Fragmento proporcionado =

________________________

La escena que condensa esta realidad es por supuesto el
asado, cuya verdadera carnadura, al decir del sociólogo Matías Bruera, no
reside tanto en el menú como en la conversación y el encuentro que genera en
torno suyo. Para Bruera, el goce del asado “sublima la violencia ejercida sobre
el ser vivo” y contribuye a expiar la culpa, cínicamente exhibida en los
nombres de carnicerías y parrillas: Siga la vaca, La revancha, La vaca loca, El
rey de la molleja, El triunfo, La ternura... “La violencia ejercida sobre el
ser vivo se expresa también, de manera denigratoria, en el lenguaje cotidiano,
al asimilar la obesidad a una vaca, la brutalidad a un animal, la pesadez a un
bofe, pelearse a ir a los bifes, el órgano sexual masculino según el tamaño y
aspecto al chorizo o la morcilla, matar a tajos a ‘achurar’, el asesino a un
carnicero, entre otros” (5).

________________________

Datos de origen =
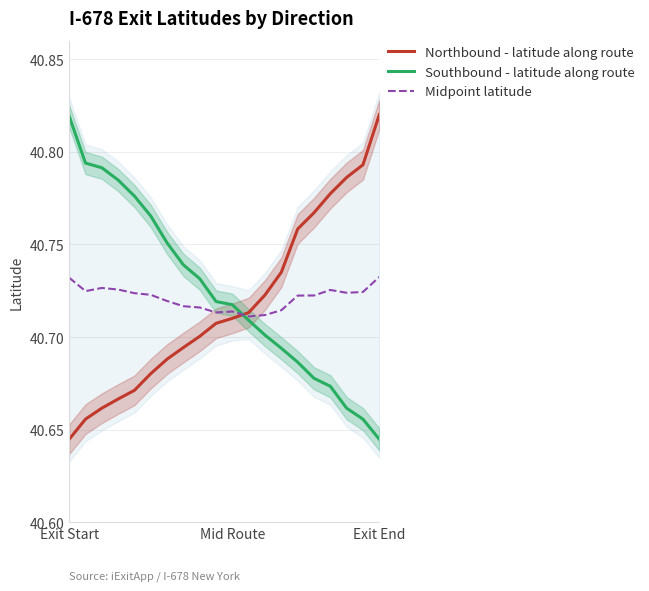

Between 11 and 18, which series saw the biggest shift?

Northbound - latitude along route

________________________

Tarea =
En el fragmento sobre el asado, ¿dónde reside la verdadera carnadura del asado según el sociólogo Matías Bruera?

Respuesta =
Reside menos en el menú que en la conversación y el encuentro que el asado genera en torno suyo.